Projects: An important component of the course is a final project which can either be a survey of some actively developing sub-topic within sequential decision making or a research project involving contributing novel research (theoretical result, statistical method, computational algorithm) to the area of sequential decision making.  Example projects from prior years are here. 

 

Surveys must be written individually. However, teams of up to 2 students can be formed for a research project. To get full credit, surveys must be very high quality: they should be similar to a publishable survey article in a top journal.

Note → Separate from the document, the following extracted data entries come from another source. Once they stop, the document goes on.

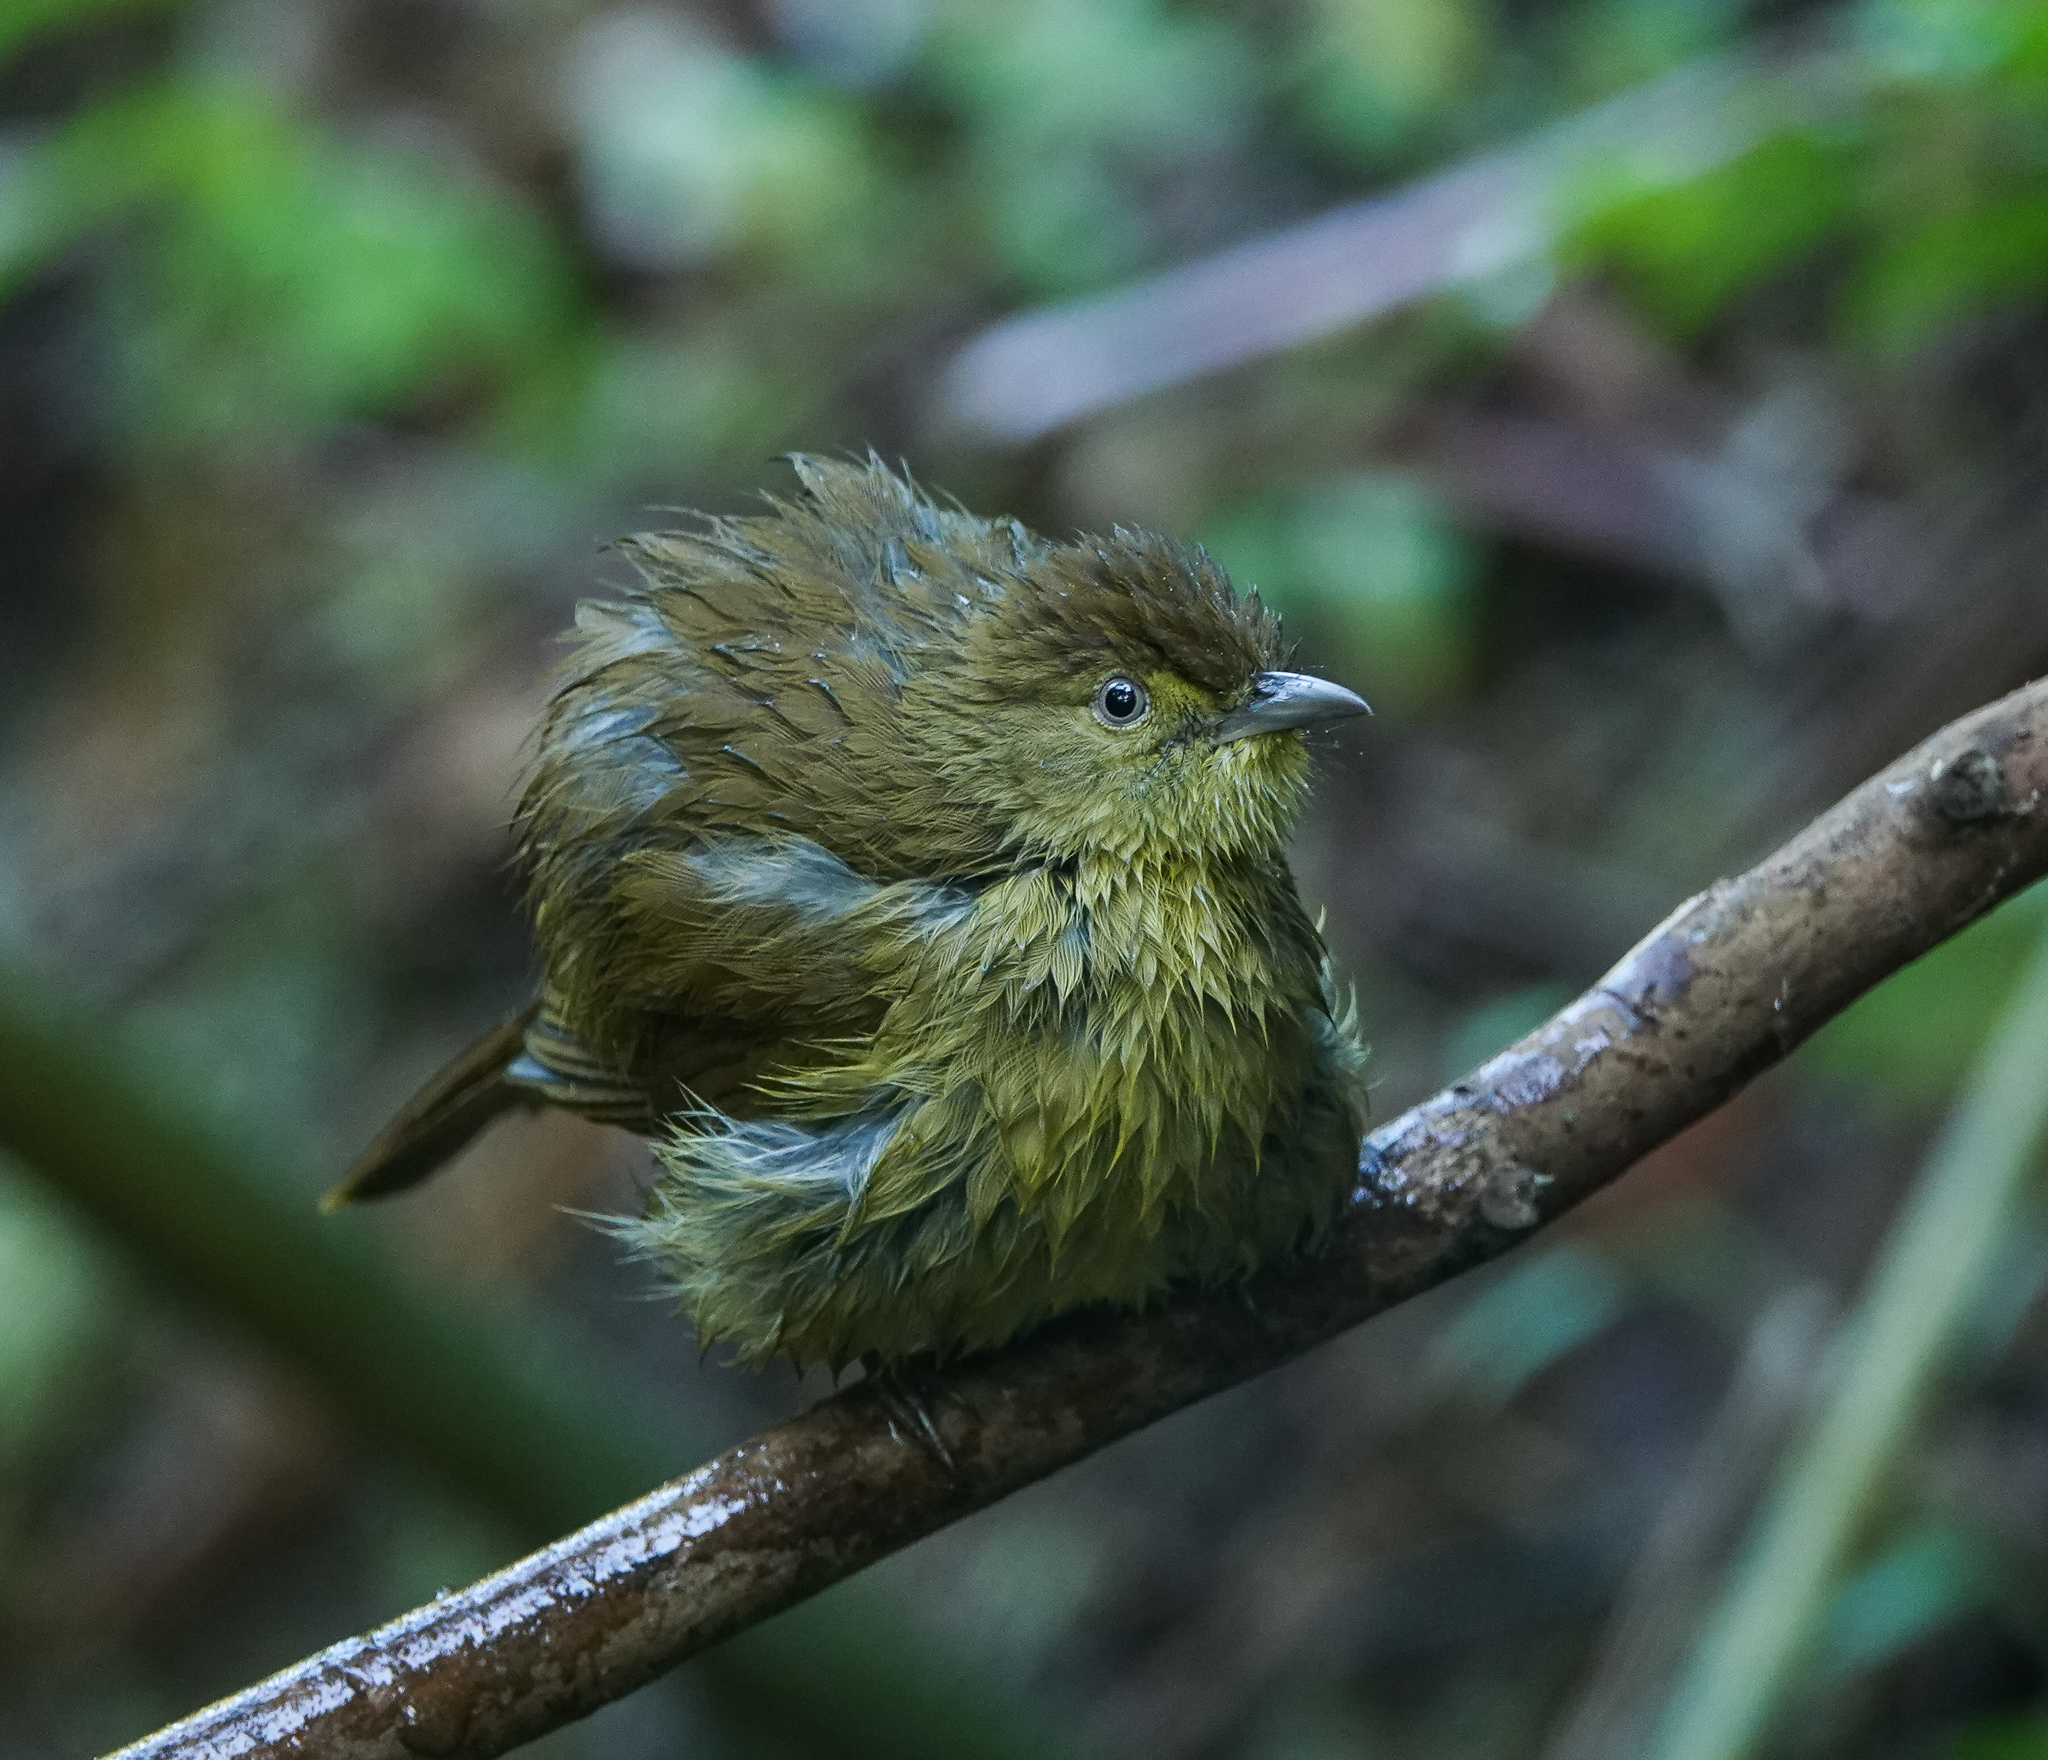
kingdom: Animalia
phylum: Chordata
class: Aves
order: Passeriformes
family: Pycnonotidae
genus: Iole
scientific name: Iole virescens
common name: Olive bulbul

The bar for research projects will be lower because of the time constraint and the inherent uncertainty in the research process. While you’re not required to deliver publication quality research work by the end of the semester, you are encouraged to do so. We will provide some suggestions for research projects but you should feel free to work on any problem in the area of sequential decision making that interests you.  The papers must be written according to the submission rules at ICML: https://icml.cc/Conferences/2022/StyleAuthorInstructions.  It is easiest to use Latex with the style files ICML provides.  These are 8 page papers.

 

Posters: On 4/27 we will hold a poster session during class. Your poster should provide a summary of your project.  Posters will be due in Canvas at 5pm on Tuesday 4/27.   An example poster can be found here.  This poster used the template at https://github.com/anishathalye/gemini

 

Participation: Active participation is expected, through attending class (Monday & Wednesdays), completing quizzes and engaging in classroom discussions.   Stat 234 is a challenging course covering subtle concepts and there are further challenges due to the difficult times we are in, so let's all try to help create a supportive, collaborative community.

 

Accommodations: Students needing academic adjustments or accommodations because of a documented disability must present to me their Faculty Letter from the Accessible Education Office (AEO) and speak with me by the end of the second week of the term, (Friday, 2/4/22). Failure to do so may result in my inability to respond in a timely manner. All discussions will remain confidential, although I may contact AEO to discuss appropriate implementation.

 

Where to get tech help: The Academic Resources Center has resources. For tech help you can chat with Eura to see if she can help and/or you can call the HUIT help desk.